Reality
Il ritorno del cinema anarchico e grottesco di Mr. Oizo, alias Quentin Dupieux

Labirinto di specchi senza autentica via di uscita, Reality sta tutto in un’inquadratura, nel primo piano di una psicologa repressa sdraiata nel letto di una camera da letto arredata in mezzo a un bosco. Tra le mani un libro dal titolo inequivocabile, Endless mirrors, epitome di un film frattale che mano a mano che procede non può che ripetere sé stesso, rinchiudendosi in una mise en abyme anarchica e divertita come un gioco per bambini. Quentin Dupieux, samurai del film intellettual-farsesco all’insegna del grottesco, torna ancora una volta a giocare con il cinema in apparenza non-sense, divertendosi e divertendo anche se questa volta l’operazione vuole essere meno comica e più paradossale. Apparentemente Reality è un ritorno al meta-cinema di Rubber lontano dal demenziale più sboccato di Wrong Cops, ma se il film dello pneumatico assassino lavorava con intelligenza sul rapporto tra immagine e osservatore, qui la dimensione è evidentemente ludica ma puramente linguistica, poche volte direttamente divertente. Vedere Reality è come rotolare nella tana del bianconiglio, l’unico modo per non farsi male è non cercare appigli per lasciarsi cadere direttamente.

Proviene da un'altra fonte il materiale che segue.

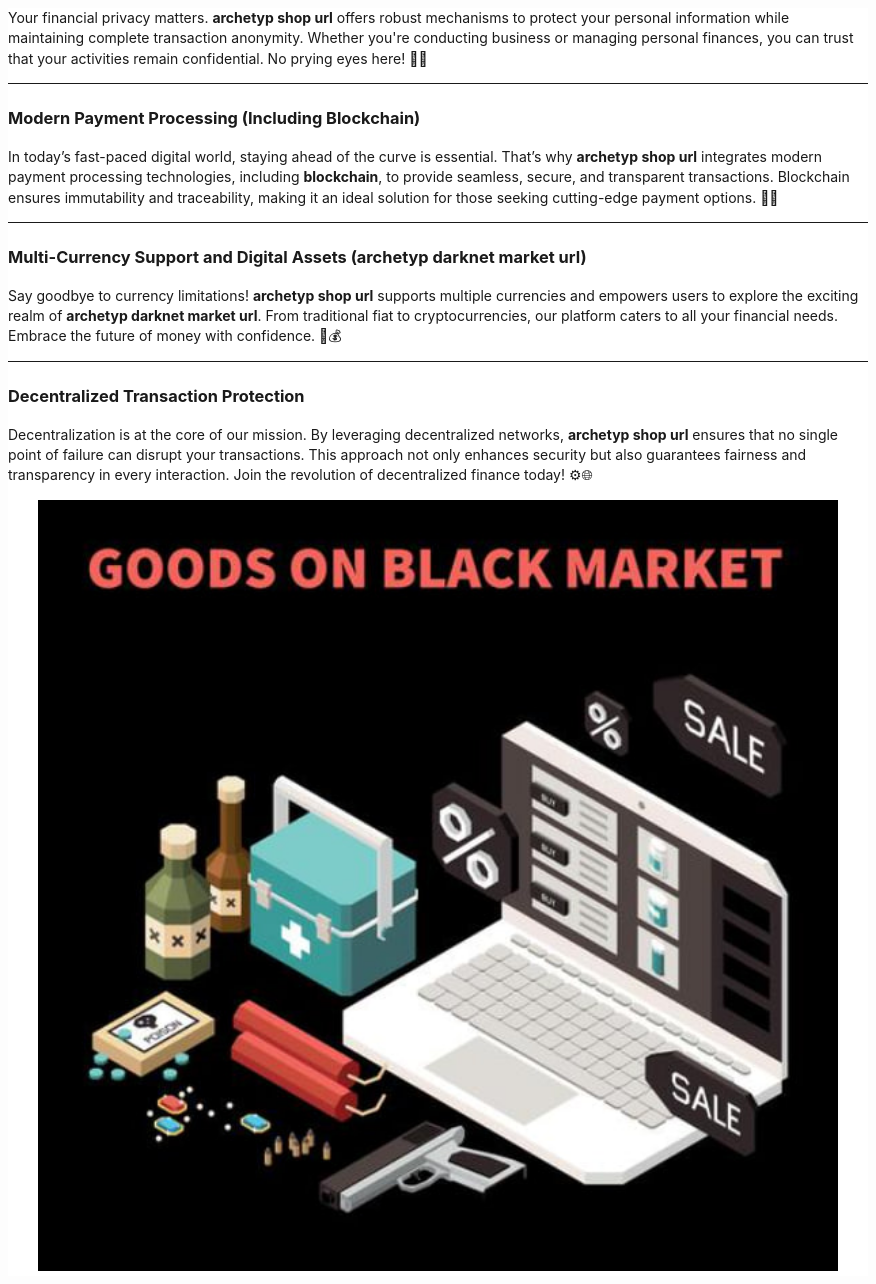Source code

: Your financial privacy matters. **archetyp shop url** offers robust mechanisms to protect your personal information while maintaining complete transaction anonymity. Whether you're conducting business or managing personal finances, you can trust that your activities remain confidential. No prying eyes here! 👀🚫

---

### Modern Payment Processing (Including Blockchain)

In today’s fast-paced digital world, staying ahead of the curve is essential. That’s why **archetyp shop url** integrates modern payment processing technologies, including **blockchain**, to provide seamless, secure, and transparent transactions. Blockchain ensures immutability and traceability, making it an ideal solution for those seeking cutting-edge payment options. 🚀✨

---

### Multi-Currency Support and Digital Assets (**archetyp darknet market url**)

Say goodbye to currency limitations! **archetyp shop url** supports multiple currencies and empowers users to explore the exciting realm of **archetyp darknet market url**. From traditional fiat to cryptocurrencies, our platform caters to all your financial needs. Embrace the future of money with confidence. 💱💰

---

### Decentralized Transaction Protection

Decentralization is at the core of our mission. By leveraging decentralized networks, **archetyp shop url** ensures that no single point of failure can disrupt your transactions. This approach not only enhances security but also guarantees fairness and transparency in every interaction. Join the revolution of decentralized finance today! ⚙️🌐

<div align='center'>

<img src='assets/images/shop/images/archetyp/8.jpg' alt='Images' width='800'/>
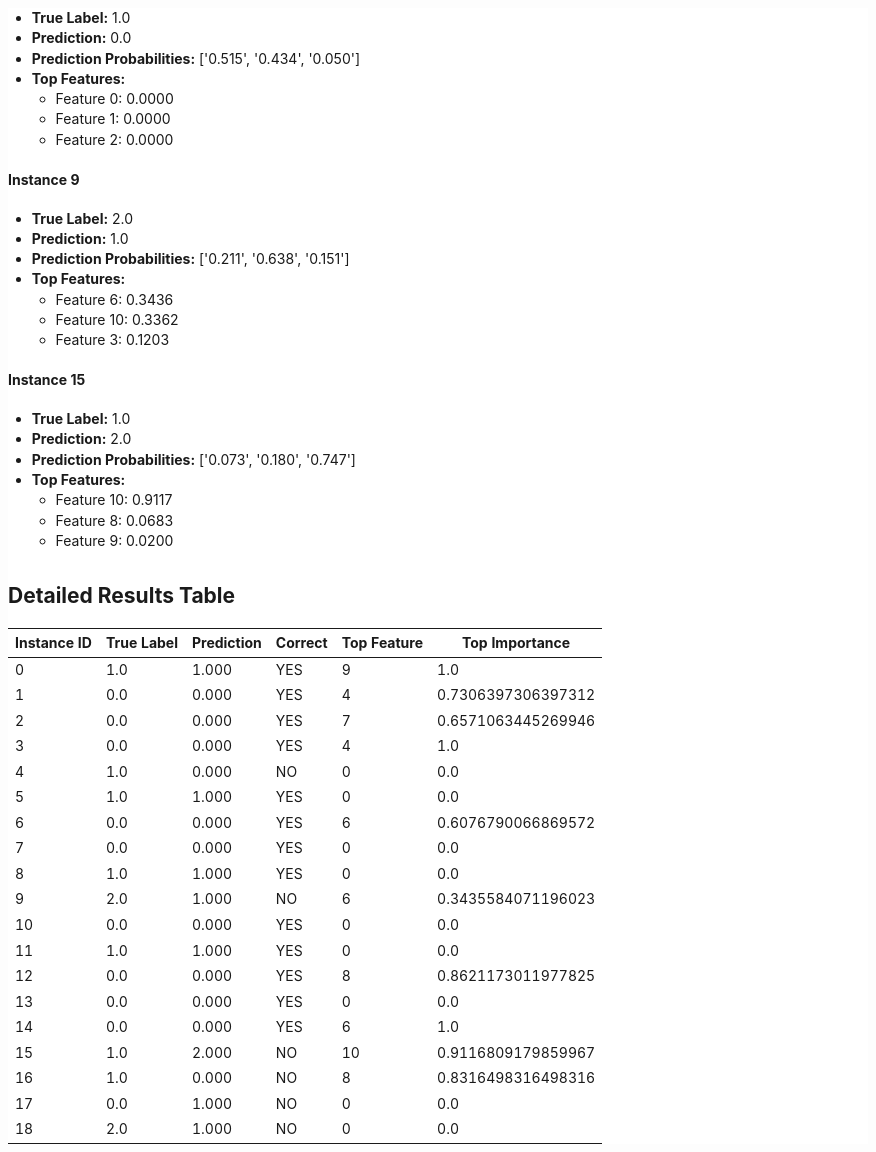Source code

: - **True Label:** 1.0
- **Prediction:** 0.0
- **Prediction Probabilities:** ['0.515', '0.434', '0.050']
- **Top Features:**
  - Feature 0: 0.0000
  - Feature 1: 0.0000
  - Feature 2: 0.0000

#### Instance 9

- **True Label:** 2.0
- **Prediction:** 1.0
- **Prediction Probabilities:** ['0.211', '0.638', '0.151']
- **Top Features:**
  - Feature 6: 0.3436
  - Feature 10: 0.3362
  - Feature 3: 0.1203

#### Instance 15

- **True Label:** 1.0
- **Prediction:** 2.0
- **Prediction Probabilities:** ['0.073', '0.180', '0.747']
- **Top Features:**
  - Feature 10: 0.9117
  - Feature 8: 0.0683
  - Feature 9: 0.0200

## Detailed Results Table

| Instance ID | True Label | Prediction | Correct | Top Feature | Top Importance |
|-------------|------------|------------|---------|-------------|----------------|
| 0 | 1.0 | 1.000 | YES | 9 | 1.0 |
| 1 | 0.0 | 0.000 | YES | 4 | 0.7306397306397312 |
| 2 | 0.0 | 0.000 | YES | 7 | 0.6571063445269946 |
| 3 | 0.0 | 0.000 | YES | 4 | 1.0 |
| 4 | 1.0 | 0.000 | NO | 0 | 0.0 |
| 5 | 1.0 | 1.000 | YES | 0 | 0.0 |
| 6 | 0.0 | 0.000 | YES | 6 | 0.6076790066869572 |
| 7 | 0.0 | 0.000 | YES | 0 | 0.0 |
| 8 | 1.0 | 1.000 | YES | 0 | 0.0 |
| 9 | 2.0 | 1.000 | NO | 6 | 0.3435584071196023 |
| 10 | 0.0 | 0.000 | YES | 0 | 0.0 |
| 11 | 1.0 | 1.000 | YES | 0 | 0.0 |
| 12 | 0.0 | 0.000 | YES | 8 | 0.8621173011977825 |
| 13 | 0.0 | 0.000 | YES | 0 | 0.0 |
| 14 | 0.0 | 0.000 | YES | 6 | 1.0 |
| 15 | 1.0 | 2.000 | NO | 10 | 0.9116809179859967 |
| 16 | 1.0 | 0.000 | NO | 8 | 0.8316498316498316 |
| 17 | 0.0 | 1.000 | NO | 0 | 0.0 |
| 18 | 2.0 | 1.000 | NO | 0 | 0.0 |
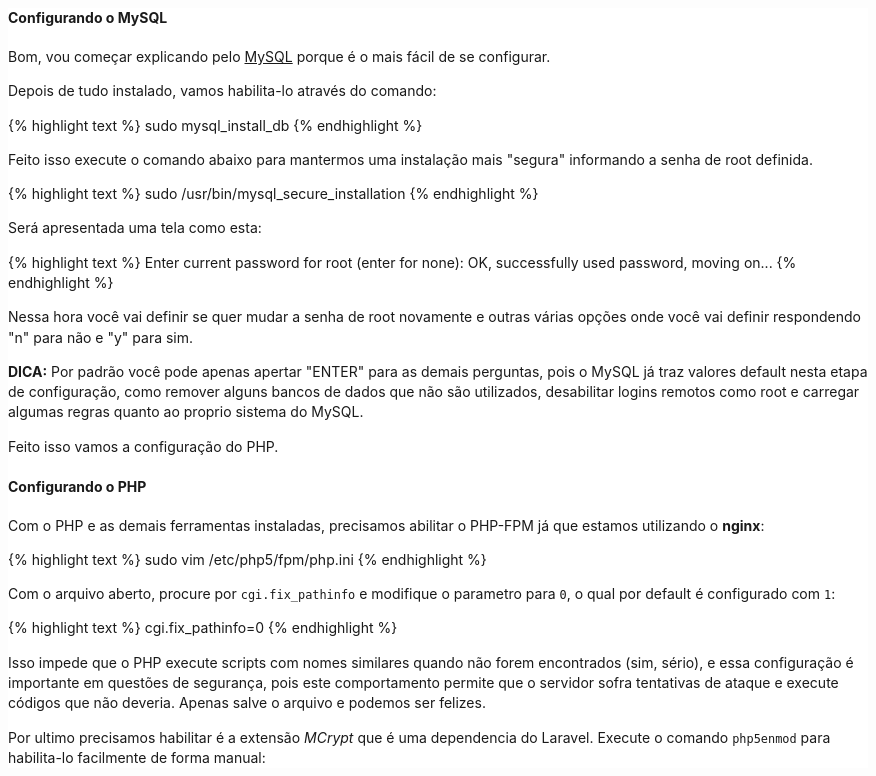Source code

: 
#### Configurando o MySQL
Bom, vou começar explicando pelo [MySQL](https://www.mysql.com/) porque é o mais fácil de se configurar.

Depois de tudo instalado, vamos habilita-lo através do comando:

{% highlight text %}
sudo mysql_install_db
{% endhighlight %}

Feito isso execute o comando abaixo para mantermos uma instalação mais "segura" informando a senha de root definida.

{% highlight text %}
sudo /usr/bin/mysql_secure_installation
{% endhighlight %}

Será apresentada uma tela como esta:

{% highlight text %}
Enter current password for root (enter for none):
OK, successfully used password, moving on...
{% endhighlight %}

Nessa hora você vai definir se quer mudar a senha de root novamente e outras várias opções onde você vai definir respondendo "n" para não e "y" para sim.

**DICA:** Por padrão você pode apenas apertar "ENTER" para as demais perguntas, pois o MySQL já traz valores default nesta etapa de configuração, como remover alguns bancos de dados que não são utilizados, desabilitar logins remotos como root e carregar algumas regras quanto ao proprio sistema do MySQL.

Feito isso vamos a configuração do PHP.

#### Configurando o PHP
Com o PHP e as demais ferramentas instaladas, precisamos abilitar o PHP-FPM já que estamos utilizando o **nginx**:

{% highlight text %}
sudo vim /etc/php5/fpm/php.ini
{% endhighlight %}


Com o arquivo aberto, procure por `cgi.fix_pathinfo` e modifique o parametro para `0`, o qual por default é configurado com `1`:

{% highlight text %}
cgi.fix_pathinfo=0
{% endhighlight %}

Isso impede que o PHP execute scripts com nomes similares quando não forem encontrados (sim, sério), e essa configuração é importante em questões de segurança, pois este comportamento permite que o servidor sofra tentativas de ataque e execute códigos que não deveria. Apenas salve o arquivo e podemos ser felizes.

Por ultimo precisamos habilitar é a extensão *MCrypt* que é uma dependencia do Laravel. Execute o comando `php5enmod` para habilita-lo facilmente de forma manual:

Intreccio di storie più o meno connesse tra loro, Reality ad un certo punto si trasforma da racconto corale a nastro di Möbius , il cinema gira e volta faccia divenendo realtà, che a sua volta si riconnette poio alla narrativa cinematografica senza soluzione di continuità. Non c’è un vero scarto, le dimensioni apparentemente opposte si toccano come il nastro disegnato da Escher, anche se il loro incontro appare impossibile. E poi ancora, i piani si moltiplicano, le persone si sdoppiano, ogni referente perde il suo senso autonomo in un gioco capace di farsi intellettuale e allo stesso tempo di non prendersi sul serio, come ugualmente il rapporto con Lynch (ancora una volta nume tutelare di Dupieux) si fa parodia e al contempo omaggio. Reality mima un certo cinema dell’assurdo in cui colpi di scena dell’ultimo minuto reinventano e donano nuovo senso a quanto visto in precedenza. Solo che qui un vero senso non esiste, l’oggettività si perde, gettata dalla finestra come la vhs buttata nell’immondizia dalla bambina nel finale. Videocassetta trovata nelle frattaglie di un cinghiale. La bambina invece si chiama Realtà. Non poteva essere altrimenti.